_TEXTO PROPORCIONADO_
#####

Cómo ganar un reino
El aventurero estadounidense Josiah Harlan conquistó la corona de Ghor, en Afganistán, en el siglo XIX, e inspiró a Kipling 'El hombre que quiso ser rey'
¿Quién no ha querido ser rey? No un rey de ahora, claro, de nuestras monarquías delicuescentes y desvitalizadas, sino el bravo monarca de un reino remoto y fabuloso ganado a pulso por la fuerza del coraje y el ansia de horizontes y aventuras. Un rey de los que se hicieron a sí mismos empuñando el revólver en lugares salvajes a los que apenas llega la imaginación, dejando atrás el lastre de la vida cotidiana, los afectos y la seguridad.
Entre ese puñado de hombres valientes que buscaron el reino de sus sueños y se coronaron con sus propias manos en tronos de jungla, montaña o desierto destacan, por supuesto, James Brooke, que devino el rajá blanco de Sarawak, y Charles de Mayrena, que se proclamó rey de los sedang en las selvas de Indochina. Menos conocido, no fueron menores las aventuras y logros del cuáquero y francmasón Josiah Harlan, que partió con las manos desnudas de Pensilvania en 1823 para ganarse en las peligrosas tierras de Afganistán un lugar entre los conquistadores de reinos, convertido en soberano del principado de Gohr, en el Hindu Kush. Harlan, lo que hay que ver, quiso llegar a su real destino a lomos de un elefante: eran otros tiempos.
En el origen de sus increíbles aventuras hay un desengaño amoroso
Las asombrosas andanzas de Harlan, obsesionado con Alejandro Magno, fueron uno de los elementos que inspiraron a Ruyard Kipling su célebre relato El hombre que quiso ser rey, base de la película de John Huston con Sean Connery y Michael Caine. "Nos vamos de aquí para ser reyes", dicen Dravot y Peachey al narrador del cuento. Pertrechados de ambición y 20 rifles Martini-Henry, encontraron su destino en Kafiristán para perder luego trono y, respectivamente, vida y cordura. Harlan, que decía que una espada afilada y un corazón audaz suplantan las leyes del derecho hereditario, tampoco pudo conservar su reino pero sobrevivió para regresar a EE UU y vivir nuevas peripecias.

#####

_EXTRACTO DE DATOS_
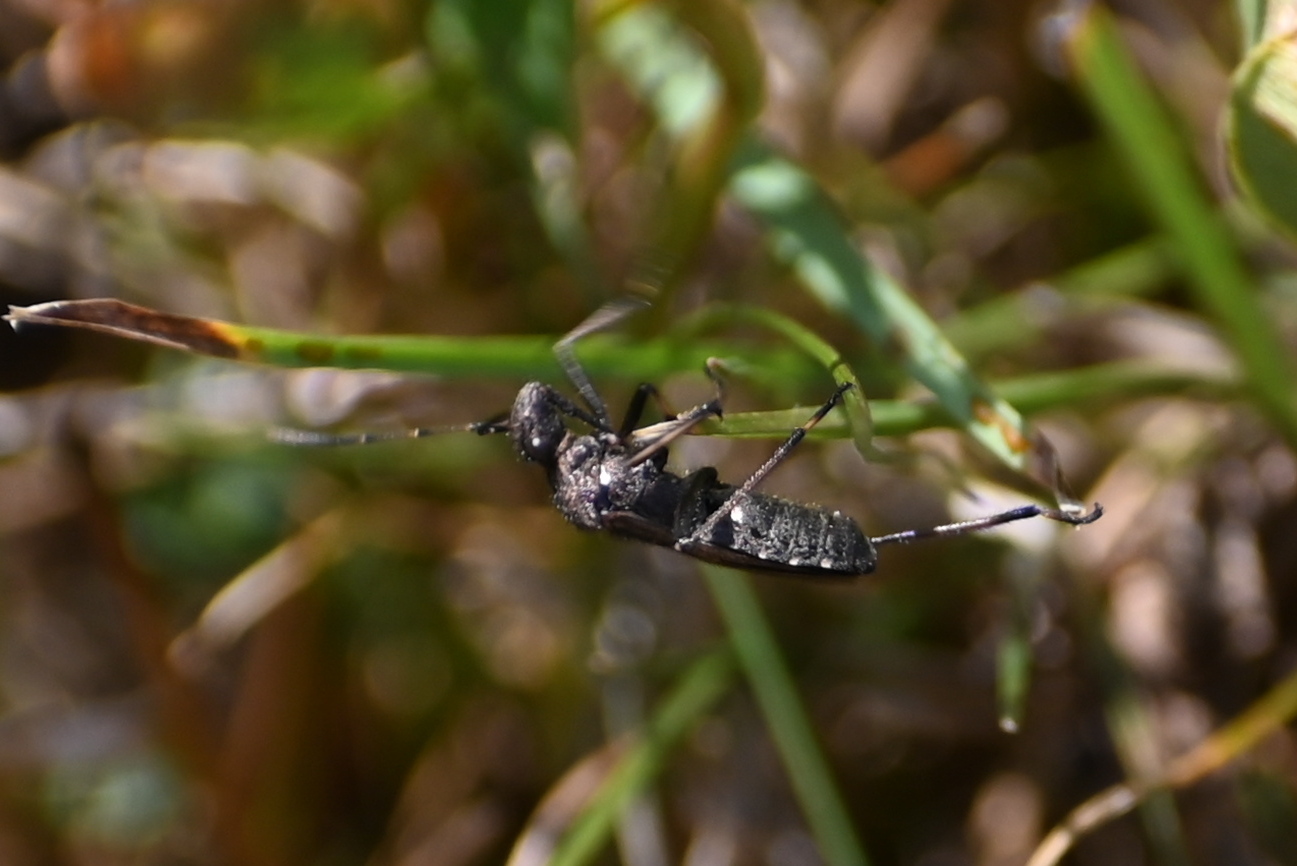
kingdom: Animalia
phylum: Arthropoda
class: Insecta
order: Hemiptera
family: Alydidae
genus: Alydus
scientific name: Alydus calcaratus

#####

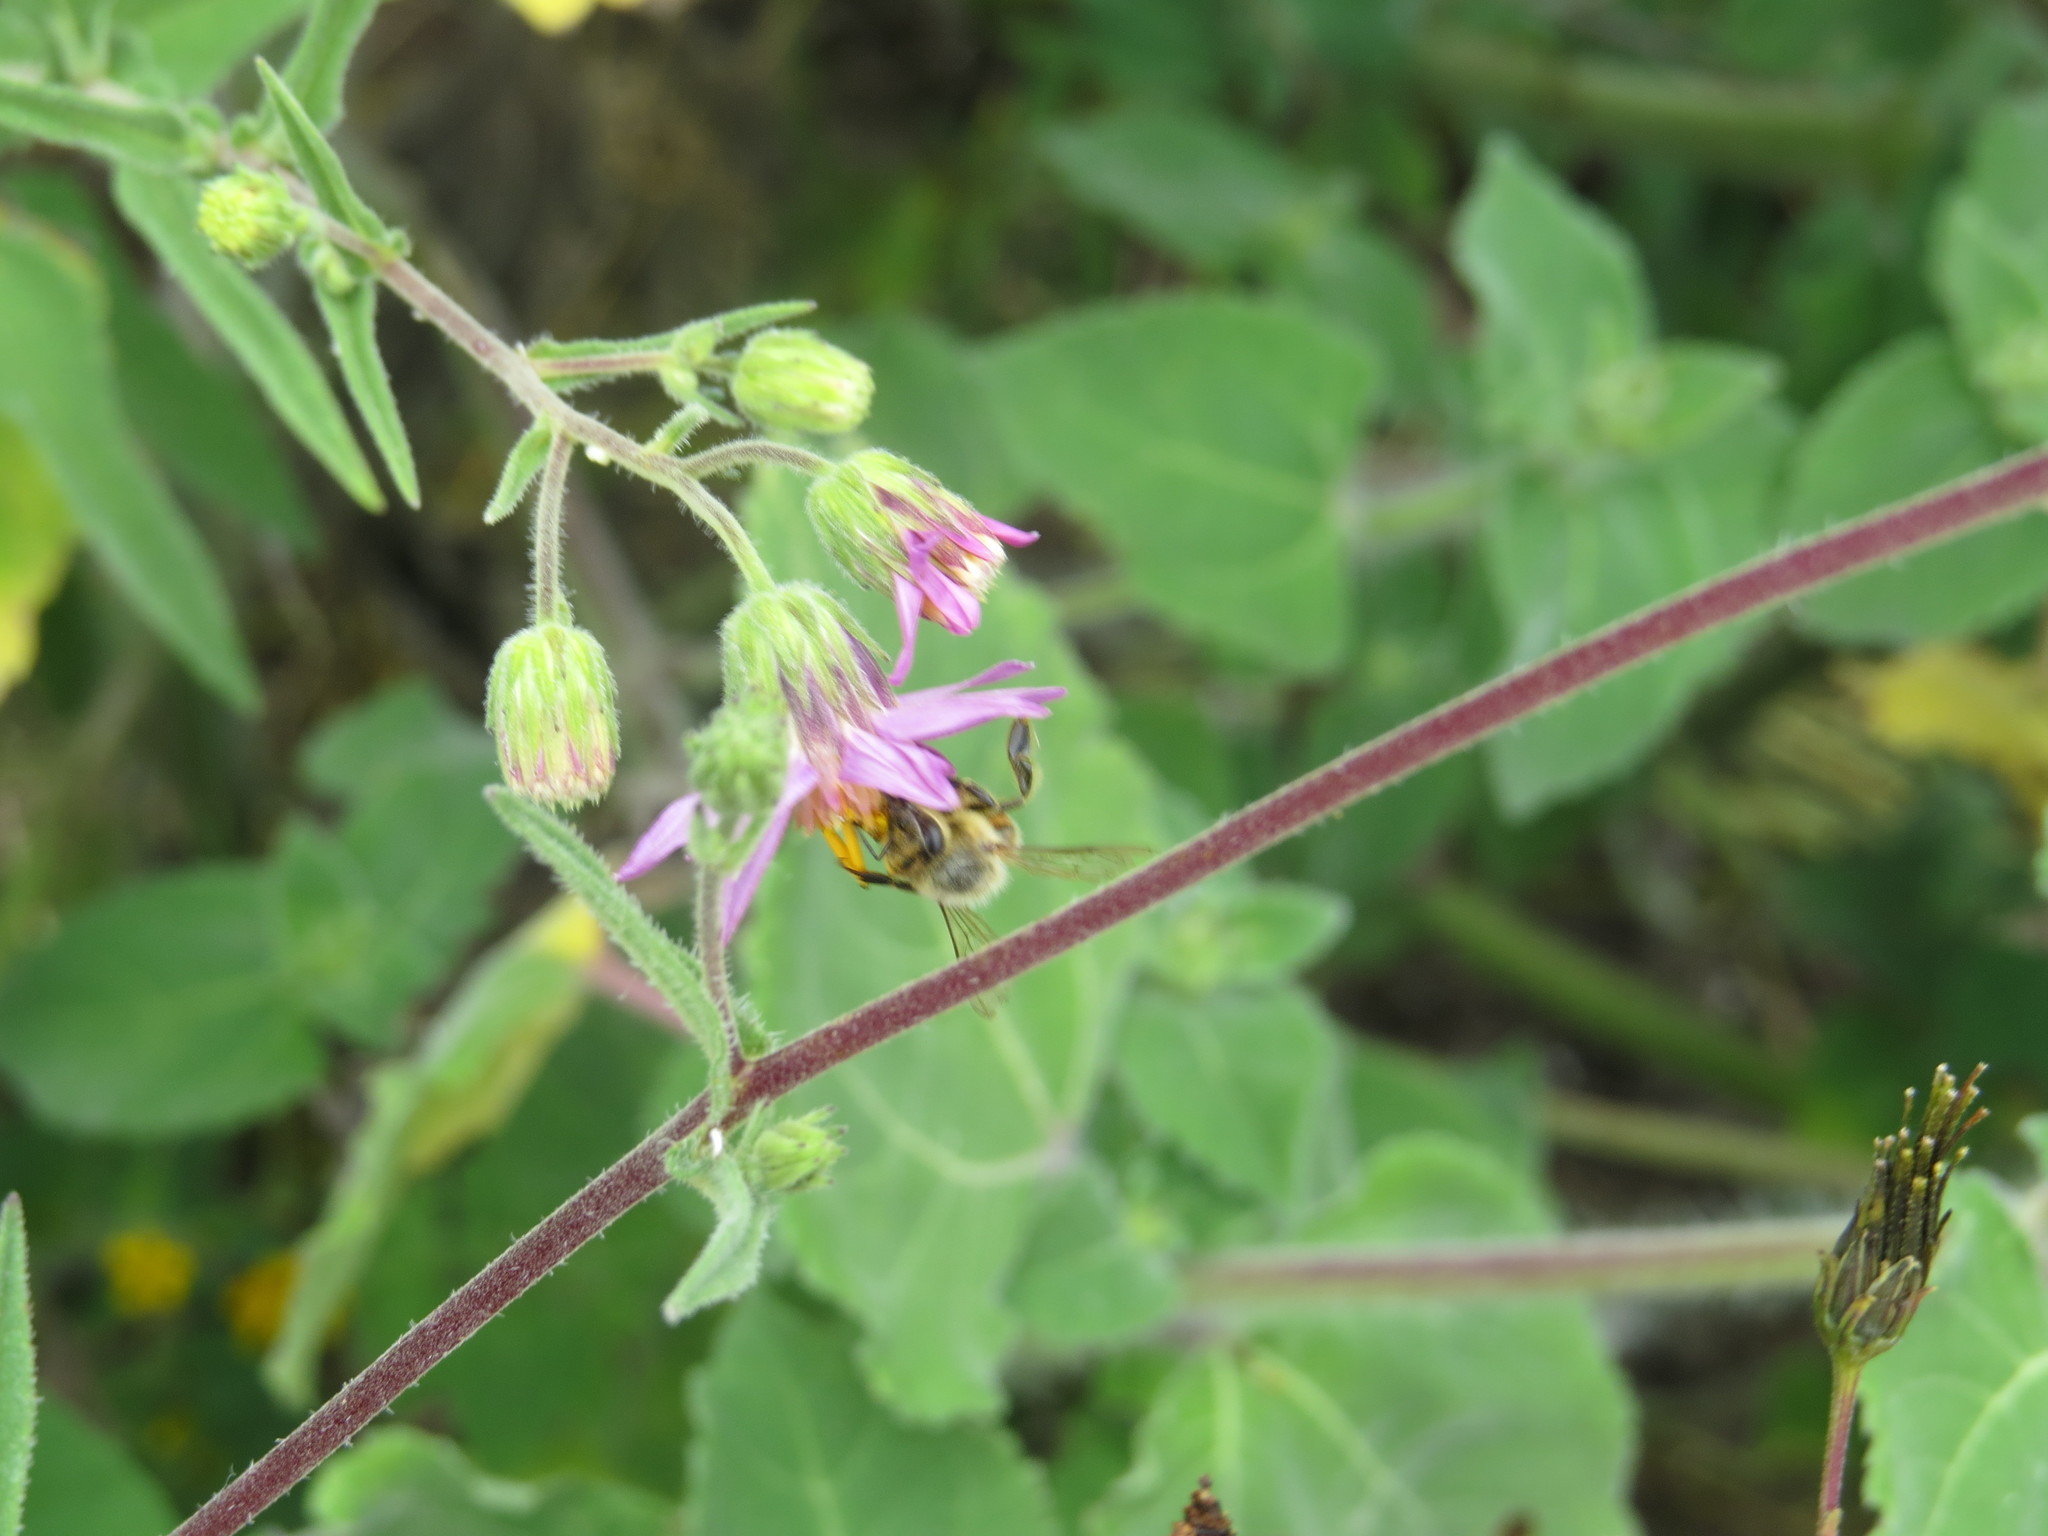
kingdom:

#####

_TAREAS_
a - Según el texto sobre Josiah Harlan, ¿en qué año partió Harlan de Pensilvania?
b - Pasa al inglés esta oración del texto sobre Josiah Harlan: «Harlan, que decía que una espada afilada y un corazón audaz suplantan las leyes del derecho hereditario, tampoco pudo conservar su reino pero sobrevivió para regresar a EE UU y vivir nuevas peripecias».
Las entradas provienen de otra fuente.

_RESPUESTAS CORRECTAS_
a - En 1823.

b - Harlan, who said that a sharp sword and a bold heart supplant the laws of hereditary right, could not keep his kingdom either, but he survived to return to the US and live through new adventures.